Playing Chikin

Playing Chikin February 2, 2011

The chicken sandwich chain Chick-fil-A is owned by devout Christians who close their stores on Sundays and give lots of money to Christian causes.  The company gave some free sandwiches to a meeting of a “pro-family” group.  Since that group opposes gay marriage–even though Chick-fil-A has not said anything about that issue–some bloggers are calling for a boycott.

This is an especially big deal on university campuses, where Chick-fil-A has a presence.  Peter Wood sees the efforts to boycott the chain and to kick it off campus as symptomatic of some other trends in higher education:

Because of Chick-fil-A’s support for pro-family causes, it has recently run afoul of some gay bloggers who have called for a boycott of the restaurant chain. And as The New York Times reports, “Students at some universities have also begun trying to get the chain removed from campuses.”. . .

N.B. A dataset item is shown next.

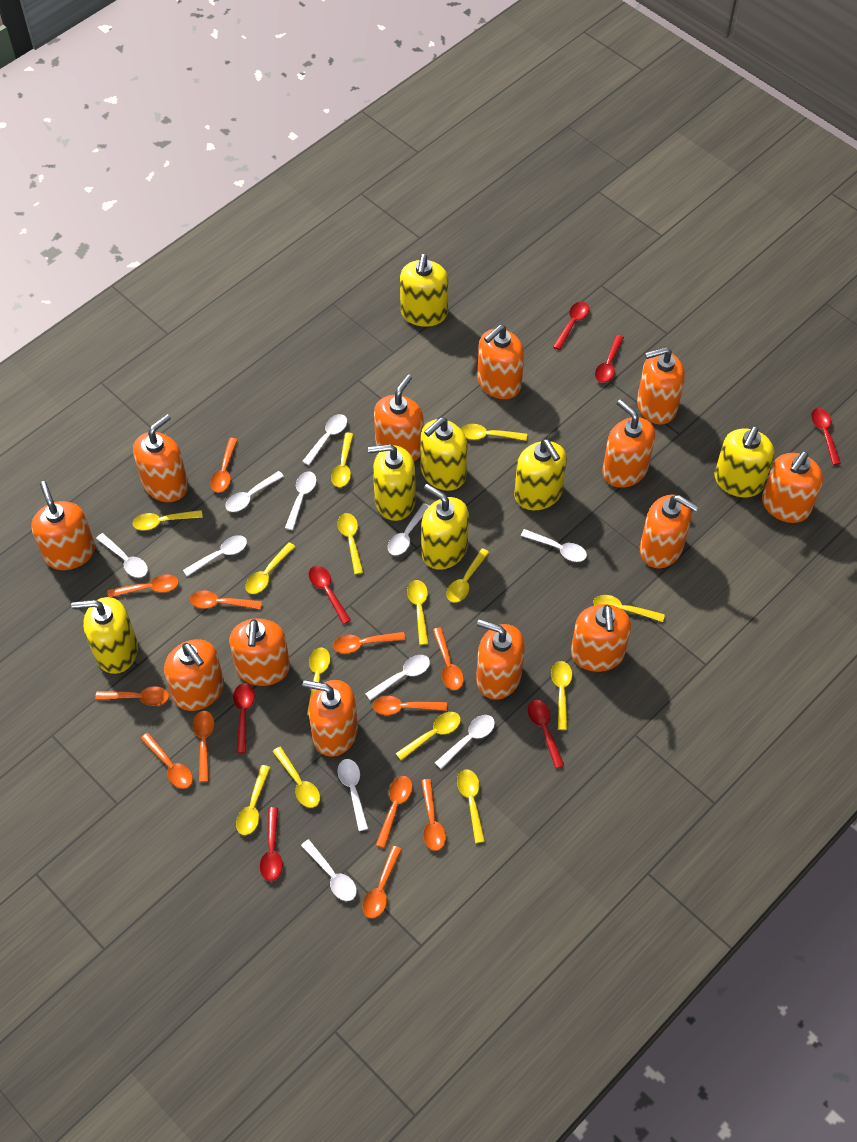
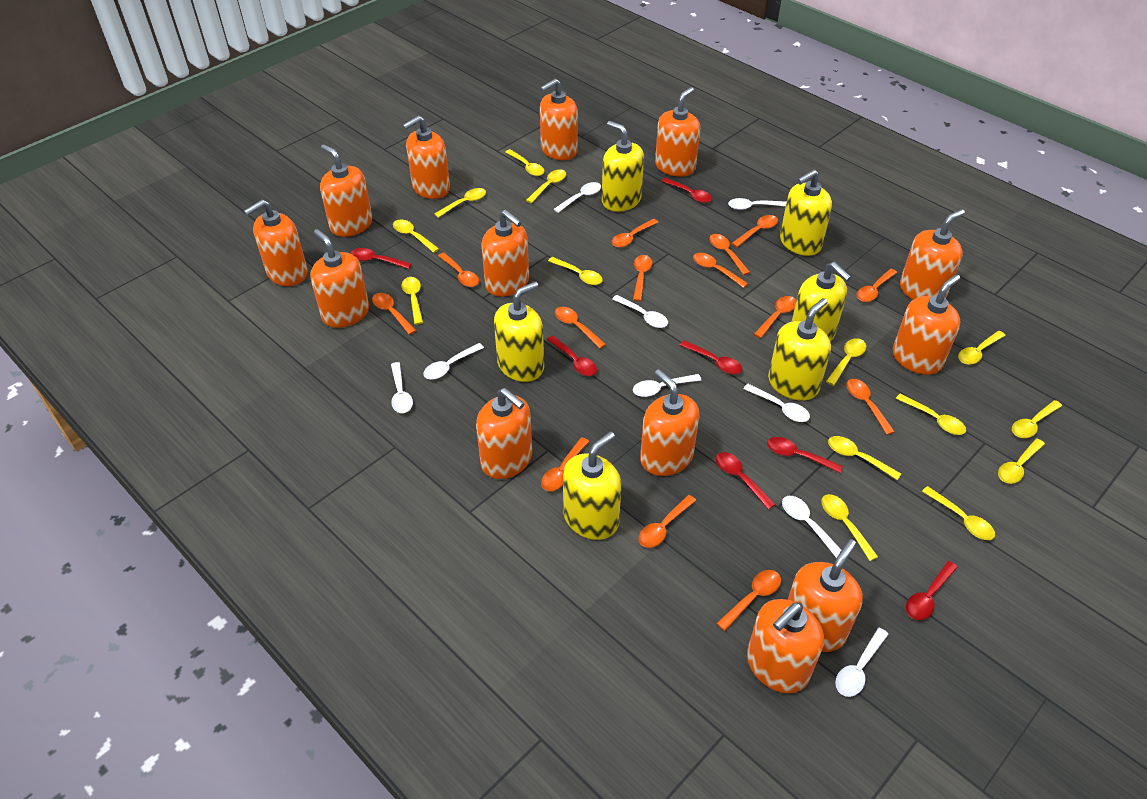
orange spoon: 12 -> 14
white spoon: 11 -> 9
yellow soap dispenser: 7 -> 6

Students, of course, are well within their rights to criticize the company and to circulate petitions, and Chik-fil-A is well within its rights to support pro-family causes even as it pursues business opportunities on college and university campuses.  . . .I don’t see a free-speech issue emerging in this controversy. But I do see another instance of aggressive intolerance in higher education towards those who uphold traditional social values.

So far as I can tell, no one has accused Chick-fil-A of discriminating against gays and lesbians in its employment practices or its customer service. The incident that sparked the boycott campaign was a Pennsylvania Chick-fil-A restaurant’s provision of sandwiches and brownies to a marriage seminar put on by the Pennsylvania Family Institute—a group that opposes gay marriage and has been characterized by activists as anti-gay. The seminar in Harrisburg is “The Art of Marriage:  Getting to the Heart of God’s Design.”

Presumably Chick-fil-A contributes to other groups that hold similar views. Does that really provide a sound reason to those who favor gay marriage to drive Chick-fil-A off campus?I think not. The campaign is unwise because it seeks to punish and stigmatize those with whom the protesters disagree. The ideal of the campus as a place where people debate their differences by means of rational arguments and well-vetted evidence has been on a downward trajectory for decades. Kicking Chick-fil-A off campus is a reductio ad absurdum of the now-common tactic of roaring at your supposed opponents. The company, after all, isn’t busy on campus promoting an anti-gay marriage agenda. It’s just selling chicken sandwiches.

Protests like the one aimed at Chick-fil-A are partly or even mostly attempts to exhibit the power of the protesters. That aim has nothing to do with winning the argument—is gay marriage a good social policy or a mistaken one?—and everything to do with controlling the narrative. Only those who agree with the protesters are granted a legitimate voice hereafter. Roar loud enough and you may intimidate the target, but that’s of less importance than pumping up excitement among followers and creating a secondary wave of self-censorship among others who correctly surmise that it is dangerous to disagree.

via Is Chick-fil-A Anti-Gay? – Innovations – The Chronicle of Higher Education.

Do you think gays are overplaying their hand?  They get legal rights, civil unions, in many places since they have the moral high ground same-sex marriage.  Do they need to persecute people who do not agree with them?